Multi-Agent Orchestration

Overview

RAPTOR uses multi-agent orchestration to coordinate specialized AI agents that work together on complex security analysis tasks. Each agent has a specific role, skills, and tools.

17 Specialized Agents

Purpose-built agents for evidence collection, analysis, verification, and reporting

Sequential & Parallel Execution

Run agents in parallel for efficiency or sequentially when dependencies exist

Agent Communication

Agents communicate through shared files and structured data formats

Workflow Orchestration

Main orchestrator manages agent lifecycle and coordinates complex workflows

Architecture

Orchestrator Responsibilities

Agent Spawning

The orchestrator is the ONLY component that spawns agents.
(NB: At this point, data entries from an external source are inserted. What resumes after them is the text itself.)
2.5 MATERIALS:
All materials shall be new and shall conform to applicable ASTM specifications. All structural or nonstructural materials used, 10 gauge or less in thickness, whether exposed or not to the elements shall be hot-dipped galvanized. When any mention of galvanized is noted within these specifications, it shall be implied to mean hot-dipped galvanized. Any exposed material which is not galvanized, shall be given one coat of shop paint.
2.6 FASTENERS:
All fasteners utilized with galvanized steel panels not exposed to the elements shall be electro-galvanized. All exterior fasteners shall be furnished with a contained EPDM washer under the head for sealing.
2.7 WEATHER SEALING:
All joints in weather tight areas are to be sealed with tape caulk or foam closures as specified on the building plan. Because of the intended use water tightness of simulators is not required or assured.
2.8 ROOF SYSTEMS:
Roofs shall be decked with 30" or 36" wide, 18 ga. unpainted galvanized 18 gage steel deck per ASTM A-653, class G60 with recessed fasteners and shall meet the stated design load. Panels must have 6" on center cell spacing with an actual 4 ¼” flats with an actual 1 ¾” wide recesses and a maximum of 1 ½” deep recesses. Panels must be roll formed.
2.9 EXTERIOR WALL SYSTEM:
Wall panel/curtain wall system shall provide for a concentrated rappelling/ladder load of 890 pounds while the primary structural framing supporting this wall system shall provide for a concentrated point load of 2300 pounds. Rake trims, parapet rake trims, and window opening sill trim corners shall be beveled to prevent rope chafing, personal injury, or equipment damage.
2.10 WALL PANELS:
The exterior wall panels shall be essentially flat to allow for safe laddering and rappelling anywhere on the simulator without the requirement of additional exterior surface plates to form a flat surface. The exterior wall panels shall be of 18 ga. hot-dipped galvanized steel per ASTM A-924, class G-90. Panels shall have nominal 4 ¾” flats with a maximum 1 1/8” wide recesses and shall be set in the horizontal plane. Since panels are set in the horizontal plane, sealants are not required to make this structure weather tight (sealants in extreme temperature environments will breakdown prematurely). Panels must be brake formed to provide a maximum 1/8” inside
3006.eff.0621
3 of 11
Agents never spawn other agents.

Workflow Coordination

Manages phase transitions and ensures agents run in correct order with proper dependencies.

Data Passing

Provides working directory path to all agents for shared file access.

Error Handling

Catches agent failures, implements retry logic, and handles graceful degradation.

Agent Types

Evidence Collection Agents

These agents collect forensic evidence from different sources and write to the shared evidence store.

oss-investigator-gh-archive-agent

Purpose: Query GitHub Archive via BigQuery for tamper-proof event dataSkills: github-archive, github-evidence-kitCollects:

PushEvent (commits pushed)
PullRequestEvent (PRs opened/closed/merged)
IssuesEvent (issues opened/closed)
CreateEvent/DeleteEvent (branches/tags created/deleted)
WorkflowRunEvent (GitHub Actions runs)

Output: Writes events to evidence.jsonInvocation:

Task: oss-investigator-gh-archive-agent
  Prompt: "Collect evidence from GH Archive for <research question>.
           Working directory: <workdir>
           Targets: repos=<repos>, actors=<actors>, dates=<dates>"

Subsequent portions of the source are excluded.